EXCERPT TO READ>
----

Ryanodine receptor mutations associated with stress-induced ventricular tachycardia mediate increased calcium release in stimulated cardiomyocytes

Ca2+ release from the sarcoplasmic reticulum mediated by the cardiac ryanodine receptor (RyR2) is a fundamental event in cardiac muscle contraction. RyR2 mutations suggested to cause defective Ca2+ channel function have recently been identified in catecholaminergic polymorphic ventricular tachycardia (CPVT) and arrhythmogenic right ventricular dysplasia (ARVD) affected individuals. We report expression of three CPVT-linked human RyR2 (hRyR2) mutations ((SL)-L-2246, (NK)-K-4104, and (RC)-C-4497) in HL-1 cardiomyocytes displaying correct targeting to the endoplasmic reticulum. (NK)-K-4104 also localized to the Golgi apparatus. Phenotypic characteristics including intracellular Ca2+ handling, proliferation, viability, RyR2:FKBP12.6 interaction, and beat rate in resting HL-1 cells expressing mutant hRyR2 were indistinguishable from wild-type (WT) hRyR2. However, Ca2+ release was augmented in cells expressing mutant hRyR2 after RyR activation (caffeine and 4-chloro-m-cresol) or beta-adrenergic stimulation (isoproterenol). RyR2: FKBP12.6 interaction remained intact after caffeine or 4-CMC activation, but was dramatically disrupted by isoproterenol or forskolin, an activator of adenylate cyclase. Isoproterenol and forskolin elevated cyclic-AMP to similar magnitudes in all cells and were associated with equivalent hyperphosphorylation of mutant and WT hRyR2. CPVT-linked mutations in hRyR2 did not alter resting cardiomyocyte phenotype but mediated augmented Ca2+ release on RyR-agonist or beta-AR stimulation. Furthermore, equivalent interaction between mutant and WT hRyR2 and FKBP12.6 was demonstrated.

----

INFORMATION SHOWN>

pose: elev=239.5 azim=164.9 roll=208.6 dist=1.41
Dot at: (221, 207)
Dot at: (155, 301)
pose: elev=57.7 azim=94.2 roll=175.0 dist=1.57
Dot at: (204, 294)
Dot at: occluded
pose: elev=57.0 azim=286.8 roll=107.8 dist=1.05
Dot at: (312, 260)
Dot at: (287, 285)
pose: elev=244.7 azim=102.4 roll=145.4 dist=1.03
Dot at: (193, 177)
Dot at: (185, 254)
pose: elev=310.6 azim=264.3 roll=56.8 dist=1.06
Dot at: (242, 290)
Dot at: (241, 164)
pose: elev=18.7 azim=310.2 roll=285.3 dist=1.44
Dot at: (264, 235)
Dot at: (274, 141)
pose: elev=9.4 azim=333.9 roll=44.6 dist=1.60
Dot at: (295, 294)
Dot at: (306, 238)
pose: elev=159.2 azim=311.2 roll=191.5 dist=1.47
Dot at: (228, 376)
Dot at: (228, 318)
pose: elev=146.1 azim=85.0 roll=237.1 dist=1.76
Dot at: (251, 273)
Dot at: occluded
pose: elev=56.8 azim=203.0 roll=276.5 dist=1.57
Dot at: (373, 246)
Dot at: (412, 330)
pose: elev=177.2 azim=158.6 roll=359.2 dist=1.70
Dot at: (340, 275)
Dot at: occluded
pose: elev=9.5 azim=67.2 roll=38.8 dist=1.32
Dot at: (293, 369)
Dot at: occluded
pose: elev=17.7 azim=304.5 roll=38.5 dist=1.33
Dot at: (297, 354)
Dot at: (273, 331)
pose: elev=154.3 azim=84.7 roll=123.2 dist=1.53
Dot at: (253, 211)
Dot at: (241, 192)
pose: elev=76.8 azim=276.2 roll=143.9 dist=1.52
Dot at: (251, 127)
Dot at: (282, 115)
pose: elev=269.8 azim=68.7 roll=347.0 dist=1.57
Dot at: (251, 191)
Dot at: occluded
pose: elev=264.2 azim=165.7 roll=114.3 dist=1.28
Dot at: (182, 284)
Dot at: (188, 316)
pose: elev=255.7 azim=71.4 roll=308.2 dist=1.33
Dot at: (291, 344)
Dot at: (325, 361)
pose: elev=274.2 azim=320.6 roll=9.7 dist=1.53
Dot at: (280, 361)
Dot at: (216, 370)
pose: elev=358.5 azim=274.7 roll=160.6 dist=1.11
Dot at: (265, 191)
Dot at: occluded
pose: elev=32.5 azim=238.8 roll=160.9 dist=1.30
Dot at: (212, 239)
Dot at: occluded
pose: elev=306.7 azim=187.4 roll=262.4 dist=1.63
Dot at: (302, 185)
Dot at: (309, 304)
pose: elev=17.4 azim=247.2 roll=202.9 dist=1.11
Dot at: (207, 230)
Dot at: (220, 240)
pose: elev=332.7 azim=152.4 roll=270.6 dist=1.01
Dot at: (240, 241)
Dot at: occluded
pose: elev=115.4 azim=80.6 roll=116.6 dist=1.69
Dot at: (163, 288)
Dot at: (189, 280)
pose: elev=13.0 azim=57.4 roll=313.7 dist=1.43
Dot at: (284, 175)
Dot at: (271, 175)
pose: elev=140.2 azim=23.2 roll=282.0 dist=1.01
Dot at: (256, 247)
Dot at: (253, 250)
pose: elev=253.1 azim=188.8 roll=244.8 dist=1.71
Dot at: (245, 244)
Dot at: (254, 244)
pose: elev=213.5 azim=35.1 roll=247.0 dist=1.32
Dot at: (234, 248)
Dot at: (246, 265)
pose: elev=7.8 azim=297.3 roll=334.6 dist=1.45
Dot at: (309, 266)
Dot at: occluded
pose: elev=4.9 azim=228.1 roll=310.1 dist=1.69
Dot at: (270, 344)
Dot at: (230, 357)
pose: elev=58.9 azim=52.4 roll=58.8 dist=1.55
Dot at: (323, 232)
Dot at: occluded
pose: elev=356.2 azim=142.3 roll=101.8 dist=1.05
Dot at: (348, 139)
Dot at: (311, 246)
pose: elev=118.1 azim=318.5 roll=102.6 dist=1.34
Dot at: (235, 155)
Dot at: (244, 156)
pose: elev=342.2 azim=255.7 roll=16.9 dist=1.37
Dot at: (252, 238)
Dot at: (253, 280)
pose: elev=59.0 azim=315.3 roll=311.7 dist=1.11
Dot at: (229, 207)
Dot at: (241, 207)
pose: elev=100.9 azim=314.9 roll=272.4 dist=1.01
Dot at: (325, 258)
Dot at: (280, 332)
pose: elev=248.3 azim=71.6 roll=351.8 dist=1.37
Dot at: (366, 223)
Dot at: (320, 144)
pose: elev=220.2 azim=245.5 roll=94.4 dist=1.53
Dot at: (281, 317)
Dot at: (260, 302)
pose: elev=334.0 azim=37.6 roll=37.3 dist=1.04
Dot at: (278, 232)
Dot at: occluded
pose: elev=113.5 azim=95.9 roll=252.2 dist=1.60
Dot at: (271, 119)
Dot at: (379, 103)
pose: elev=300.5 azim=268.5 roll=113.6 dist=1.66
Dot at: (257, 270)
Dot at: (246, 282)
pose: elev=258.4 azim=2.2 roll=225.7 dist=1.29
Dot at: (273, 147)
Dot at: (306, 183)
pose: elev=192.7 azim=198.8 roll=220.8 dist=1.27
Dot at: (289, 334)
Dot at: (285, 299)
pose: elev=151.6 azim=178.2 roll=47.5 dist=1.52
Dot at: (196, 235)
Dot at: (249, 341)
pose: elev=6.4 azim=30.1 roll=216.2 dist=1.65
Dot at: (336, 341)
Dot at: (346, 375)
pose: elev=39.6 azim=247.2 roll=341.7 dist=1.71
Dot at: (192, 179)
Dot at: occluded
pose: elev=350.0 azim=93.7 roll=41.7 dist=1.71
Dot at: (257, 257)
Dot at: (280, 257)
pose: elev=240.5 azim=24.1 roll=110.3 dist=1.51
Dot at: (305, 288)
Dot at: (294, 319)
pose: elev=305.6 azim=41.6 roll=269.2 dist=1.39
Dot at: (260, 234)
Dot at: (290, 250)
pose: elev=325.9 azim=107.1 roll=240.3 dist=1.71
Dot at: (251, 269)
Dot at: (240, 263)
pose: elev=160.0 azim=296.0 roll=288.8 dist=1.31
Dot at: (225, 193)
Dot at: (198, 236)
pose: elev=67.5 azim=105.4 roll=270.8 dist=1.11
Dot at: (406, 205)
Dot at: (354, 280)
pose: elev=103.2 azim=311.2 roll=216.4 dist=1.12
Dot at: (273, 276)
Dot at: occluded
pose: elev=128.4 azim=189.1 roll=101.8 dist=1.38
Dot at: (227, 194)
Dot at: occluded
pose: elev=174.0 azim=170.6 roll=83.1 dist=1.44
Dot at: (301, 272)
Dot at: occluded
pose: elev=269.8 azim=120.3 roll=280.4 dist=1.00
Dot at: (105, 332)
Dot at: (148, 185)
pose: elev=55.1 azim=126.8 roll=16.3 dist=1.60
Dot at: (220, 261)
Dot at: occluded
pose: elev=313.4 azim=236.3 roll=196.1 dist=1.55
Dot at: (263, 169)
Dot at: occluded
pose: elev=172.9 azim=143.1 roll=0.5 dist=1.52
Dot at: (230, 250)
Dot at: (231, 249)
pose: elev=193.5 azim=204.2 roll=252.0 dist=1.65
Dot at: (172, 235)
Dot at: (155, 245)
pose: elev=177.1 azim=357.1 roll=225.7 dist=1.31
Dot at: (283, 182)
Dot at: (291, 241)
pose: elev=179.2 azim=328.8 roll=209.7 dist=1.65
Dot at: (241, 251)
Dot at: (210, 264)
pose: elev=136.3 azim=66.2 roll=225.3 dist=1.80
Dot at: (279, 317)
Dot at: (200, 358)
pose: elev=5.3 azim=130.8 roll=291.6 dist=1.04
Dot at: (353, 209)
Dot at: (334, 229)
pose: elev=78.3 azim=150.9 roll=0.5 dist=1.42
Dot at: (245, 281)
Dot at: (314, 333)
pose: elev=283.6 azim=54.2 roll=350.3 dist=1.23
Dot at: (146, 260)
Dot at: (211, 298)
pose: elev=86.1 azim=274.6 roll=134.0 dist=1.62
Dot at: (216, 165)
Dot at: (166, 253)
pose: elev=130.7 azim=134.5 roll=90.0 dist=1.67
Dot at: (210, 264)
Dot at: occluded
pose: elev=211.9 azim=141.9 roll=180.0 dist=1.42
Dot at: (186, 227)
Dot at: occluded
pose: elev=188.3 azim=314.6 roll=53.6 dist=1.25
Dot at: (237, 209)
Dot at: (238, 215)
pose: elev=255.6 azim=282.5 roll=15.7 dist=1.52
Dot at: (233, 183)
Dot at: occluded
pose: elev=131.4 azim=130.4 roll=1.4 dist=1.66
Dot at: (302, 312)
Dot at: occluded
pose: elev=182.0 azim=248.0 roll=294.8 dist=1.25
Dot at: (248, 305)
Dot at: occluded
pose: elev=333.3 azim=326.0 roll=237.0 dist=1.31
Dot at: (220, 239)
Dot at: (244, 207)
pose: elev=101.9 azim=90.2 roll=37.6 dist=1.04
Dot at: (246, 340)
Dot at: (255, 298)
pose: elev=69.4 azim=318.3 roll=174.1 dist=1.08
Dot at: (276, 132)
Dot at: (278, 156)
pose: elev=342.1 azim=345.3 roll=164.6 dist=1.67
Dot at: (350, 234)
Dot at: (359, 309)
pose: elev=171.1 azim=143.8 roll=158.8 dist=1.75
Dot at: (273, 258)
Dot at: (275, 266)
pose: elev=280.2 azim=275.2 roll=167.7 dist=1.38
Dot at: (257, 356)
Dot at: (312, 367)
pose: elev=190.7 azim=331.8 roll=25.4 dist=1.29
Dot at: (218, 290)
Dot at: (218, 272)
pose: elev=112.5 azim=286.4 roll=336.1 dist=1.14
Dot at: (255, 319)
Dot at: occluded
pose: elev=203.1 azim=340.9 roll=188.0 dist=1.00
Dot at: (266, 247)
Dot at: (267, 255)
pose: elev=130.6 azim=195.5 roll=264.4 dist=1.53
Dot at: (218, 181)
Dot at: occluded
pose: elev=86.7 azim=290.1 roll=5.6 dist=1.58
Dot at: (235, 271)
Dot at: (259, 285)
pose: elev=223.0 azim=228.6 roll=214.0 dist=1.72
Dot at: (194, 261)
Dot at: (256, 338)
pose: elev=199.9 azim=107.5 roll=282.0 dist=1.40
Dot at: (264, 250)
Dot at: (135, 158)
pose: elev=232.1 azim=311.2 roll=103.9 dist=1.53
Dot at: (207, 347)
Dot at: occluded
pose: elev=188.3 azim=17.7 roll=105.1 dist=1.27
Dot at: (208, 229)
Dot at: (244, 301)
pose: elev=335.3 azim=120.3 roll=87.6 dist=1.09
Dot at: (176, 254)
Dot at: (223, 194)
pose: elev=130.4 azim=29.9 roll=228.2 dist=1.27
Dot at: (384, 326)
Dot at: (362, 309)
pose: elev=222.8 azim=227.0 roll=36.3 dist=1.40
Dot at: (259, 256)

----

WORK ITEM>
Answer these questions from the ryanodine receptor text:
1. In which cells were the three CPVT-linked hRyR2 mutations expressed?
2. Besides the endoplasmic reticulum, where did (NK)-K-4104 also localize?
3. Which two agents dramatically disrupted the RyR2:FKBP12.6 interaction?

RESULT>
1. HL-1 cardiomyocytes
2. The Golgi apparatus
3. Isoproterenol and forskolin